David Crombie replaced Jelinek as Multiculturalism Minister in late June 1986. Miki welcomed the change, saying that Jelinek "[had] been dealing around us instead of dealing with us and the group that represents us", and adding "[f]or our particular issue, I'm not too sure he had much sympathy for it." Discussions over compensation soon became stalled again, notwithstanding the change. Crombie offered a $12 million community fund without individual compensation, which Miki rejected as inadequate. Miki's association requested $25,000 for each of the 14,000 survivors and a $50 million community fund, figures that Crombie rejected as beyond the government's means. A breakthrough finally occurred shortly before the 1988 federal election, when Miki and Gerry Weiner (the Mulroney government's fourth Multiculturalism minister in as many years) concluded private negotiations for a comprehensive settlement. The government agreed to pay $21,000 for each survivor and $12 million for a community fund, and pledged to set up a Canadian Race Relations Foundation. Mulroney also delivered an apology for the wartime internment policy to the Canadian House of Commons. Miki described the settlement as marking "a great day for justice and human rights" and "a historic day for Canadians of Japanese ancestry who have been struggling so long to resolve the injustices of the 1940s".

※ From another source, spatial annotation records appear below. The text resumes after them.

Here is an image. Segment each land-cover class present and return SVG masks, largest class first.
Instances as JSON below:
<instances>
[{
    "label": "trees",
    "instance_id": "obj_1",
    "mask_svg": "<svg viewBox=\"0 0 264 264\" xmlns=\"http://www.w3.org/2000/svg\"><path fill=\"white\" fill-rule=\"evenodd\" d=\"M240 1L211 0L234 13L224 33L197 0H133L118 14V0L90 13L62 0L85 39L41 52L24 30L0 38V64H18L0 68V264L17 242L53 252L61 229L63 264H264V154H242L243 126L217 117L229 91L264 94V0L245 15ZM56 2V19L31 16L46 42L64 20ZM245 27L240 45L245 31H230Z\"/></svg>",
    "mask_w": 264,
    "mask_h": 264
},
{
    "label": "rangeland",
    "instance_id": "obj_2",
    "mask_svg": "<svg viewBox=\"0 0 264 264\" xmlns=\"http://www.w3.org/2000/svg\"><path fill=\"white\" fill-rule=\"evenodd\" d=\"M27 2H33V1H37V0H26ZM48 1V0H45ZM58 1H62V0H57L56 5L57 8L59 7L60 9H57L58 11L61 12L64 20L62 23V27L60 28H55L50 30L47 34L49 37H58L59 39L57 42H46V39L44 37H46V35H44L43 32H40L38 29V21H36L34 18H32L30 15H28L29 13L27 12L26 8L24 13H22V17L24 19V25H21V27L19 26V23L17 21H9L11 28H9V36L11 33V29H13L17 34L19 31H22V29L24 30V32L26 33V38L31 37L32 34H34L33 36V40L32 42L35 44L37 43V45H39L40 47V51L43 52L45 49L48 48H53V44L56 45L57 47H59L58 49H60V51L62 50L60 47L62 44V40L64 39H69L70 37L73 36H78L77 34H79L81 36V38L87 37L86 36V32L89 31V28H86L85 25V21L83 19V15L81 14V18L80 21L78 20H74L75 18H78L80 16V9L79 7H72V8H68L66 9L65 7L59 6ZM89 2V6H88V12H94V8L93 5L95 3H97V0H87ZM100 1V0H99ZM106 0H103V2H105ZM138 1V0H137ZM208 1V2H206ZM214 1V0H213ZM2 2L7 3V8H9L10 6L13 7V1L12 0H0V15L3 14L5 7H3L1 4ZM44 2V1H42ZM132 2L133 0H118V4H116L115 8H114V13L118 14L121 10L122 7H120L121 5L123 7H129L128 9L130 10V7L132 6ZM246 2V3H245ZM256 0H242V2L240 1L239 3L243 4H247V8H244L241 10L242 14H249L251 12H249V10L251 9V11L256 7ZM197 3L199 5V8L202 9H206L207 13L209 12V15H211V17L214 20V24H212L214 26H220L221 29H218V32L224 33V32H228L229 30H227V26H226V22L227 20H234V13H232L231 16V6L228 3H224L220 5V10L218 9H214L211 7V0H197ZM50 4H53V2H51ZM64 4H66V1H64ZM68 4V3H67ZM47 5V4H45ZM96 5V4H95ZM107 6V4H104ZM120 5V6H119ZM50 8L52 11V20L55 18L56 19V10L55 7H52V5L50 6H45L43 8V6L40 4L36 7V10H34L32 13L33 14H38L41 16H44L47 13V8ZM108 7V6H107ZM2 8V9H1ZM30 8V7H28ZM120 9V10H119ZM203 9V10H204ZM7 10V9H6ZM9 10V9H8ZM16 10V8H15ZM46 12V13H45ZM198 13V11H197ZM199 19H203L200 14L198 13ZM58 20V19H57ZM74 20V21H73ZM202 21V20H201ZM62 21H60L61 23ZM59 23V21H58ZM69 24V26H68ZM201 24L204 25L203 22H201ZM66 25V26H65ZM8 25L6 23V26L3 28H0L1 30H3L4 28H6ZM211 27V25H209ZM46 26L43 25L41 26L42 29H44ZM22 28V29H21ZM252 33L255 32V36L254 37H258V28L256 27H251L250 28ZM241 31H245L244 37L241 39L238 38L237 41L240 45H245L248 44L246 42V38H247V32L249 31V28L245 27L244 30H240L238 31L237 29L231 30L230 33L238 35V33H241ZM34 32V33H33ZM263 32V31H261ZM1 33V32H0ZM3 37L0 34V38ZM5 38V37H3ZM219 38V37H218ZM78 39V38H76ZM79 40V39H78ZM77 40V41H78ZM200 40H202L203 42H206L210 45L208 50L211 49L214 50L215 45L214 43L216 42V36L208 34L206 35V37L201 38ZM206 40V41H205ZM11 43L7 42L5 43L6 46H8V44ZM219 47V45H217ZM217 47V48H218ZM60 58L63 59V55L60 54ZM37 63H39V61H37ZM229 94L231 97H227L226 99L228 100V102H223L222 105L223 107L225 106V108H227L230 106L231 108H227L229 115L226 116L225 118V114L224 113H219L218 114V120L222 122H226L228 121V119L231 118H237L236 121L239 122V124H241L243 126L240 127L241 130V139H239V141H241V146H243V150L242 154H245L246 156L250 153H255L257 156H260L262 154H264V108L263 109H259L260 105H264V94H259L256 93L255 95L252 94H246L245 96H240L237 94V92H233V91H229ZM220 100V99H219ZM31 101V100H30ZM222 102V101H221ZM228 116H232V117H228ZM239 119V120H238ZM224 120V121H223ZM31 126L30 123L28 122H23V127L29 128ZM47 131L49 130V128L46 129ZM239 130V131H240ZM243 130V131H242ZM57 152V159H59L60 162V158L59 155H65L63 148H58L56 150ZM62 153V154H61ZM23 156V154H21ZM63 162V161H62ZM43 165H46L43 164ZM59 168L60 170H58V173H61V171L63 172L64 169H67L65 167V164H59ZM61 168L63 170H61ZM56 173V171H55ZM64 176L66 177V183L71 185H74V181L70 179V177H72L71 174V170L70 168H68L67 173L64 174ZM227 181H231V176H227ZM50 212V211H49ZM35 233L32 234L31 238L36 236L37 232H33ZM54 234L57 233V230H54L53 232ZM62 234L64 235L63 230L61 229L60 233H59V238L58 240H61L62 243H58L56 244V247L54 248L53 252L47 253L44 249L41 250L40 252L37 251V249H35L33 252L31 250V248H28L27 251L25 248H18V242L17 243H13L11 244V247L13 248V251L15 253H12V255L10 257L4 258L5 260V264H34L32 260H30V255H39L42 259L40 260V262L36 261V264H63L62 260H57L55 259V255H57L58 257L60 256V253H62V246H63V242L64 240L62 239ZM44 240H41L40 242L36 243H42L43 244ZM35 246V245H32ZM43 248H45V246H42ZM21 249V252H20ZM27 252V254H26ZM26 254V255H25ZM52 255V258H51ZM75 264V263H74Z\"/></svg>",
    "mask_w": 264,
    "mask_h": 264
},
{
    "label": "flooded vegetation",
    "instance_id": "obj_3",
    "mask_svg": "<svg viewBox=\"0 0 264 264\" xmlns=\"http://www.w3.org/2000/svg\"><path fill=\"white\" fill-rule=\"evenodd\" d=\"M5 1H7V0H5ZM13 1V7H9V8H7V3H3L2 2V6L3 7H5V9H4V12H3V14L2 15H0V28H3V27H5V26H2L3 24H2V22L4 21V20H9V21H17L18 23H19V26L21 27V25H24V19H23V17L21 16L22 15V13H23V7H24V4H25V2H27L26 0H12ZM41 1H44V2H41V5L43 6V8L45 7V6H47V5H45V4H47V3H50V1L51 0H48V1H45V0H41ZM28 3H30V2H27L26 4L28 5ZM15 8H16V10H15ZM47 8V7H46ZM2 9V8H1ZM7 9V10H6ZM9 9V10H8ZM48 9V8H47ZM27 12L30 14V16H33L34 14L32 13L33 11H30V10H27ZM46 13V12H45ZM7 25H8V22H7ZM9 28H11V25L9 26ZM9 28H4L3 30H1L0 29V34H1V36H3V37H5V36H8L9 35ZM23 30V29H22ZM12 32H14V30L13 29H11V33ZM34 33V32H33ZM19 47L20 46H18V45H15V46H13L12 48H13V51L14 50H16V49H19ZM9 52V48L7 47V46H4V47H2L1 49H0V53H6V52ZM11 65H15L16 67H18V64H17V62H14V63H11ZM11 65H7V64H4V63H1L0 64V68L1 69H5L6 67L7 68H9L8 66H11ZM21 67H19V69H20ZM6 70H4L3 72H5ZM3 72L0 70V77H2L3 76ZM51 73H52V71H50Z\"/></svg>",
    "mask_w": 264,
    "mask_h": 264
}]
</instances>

The Canadian Race Relations Foundation was later established by the government of Jean Chrétien. Miki himself served as a director.
 Political candidate
Miki campaigned for the Liberal Party of Canada in the 1993 federal election, challenging New Democratic Party incumbent Bill Blaikie in the working-class riding of Winnipeg—Transcona. He received an endorsement from the Brotherhood of Maintenance of Way Employees, a railway union of some influence in the area. Miki was regarded as a star candidate and ran a strong campaign, but fell 219 votes short on election day.
He later campaigned for the Manitoba Liberal Party in Radisson in the 1995 provincial election, but finished second to New Democratic Party incumbent Marianne Cerilli. A poor central campaign by the Liberals prevented him from mounting an effective challenge.
In addition to his work on the Canadian Race Relations Foundation, Miki has also been a director of the Japanese Canadian Redress Foundation, and served as executive director of the Organization for Co-operation in Overseas Development. In February 1998, he was appointed as a Citizenship Judge in Manitoba by Citizenship and Immigration Minister Lucienne Robillard.
In 2003, he lent his support to Avvy Go's efforts to seek an apology for past state discrimination against Chinese Canadians.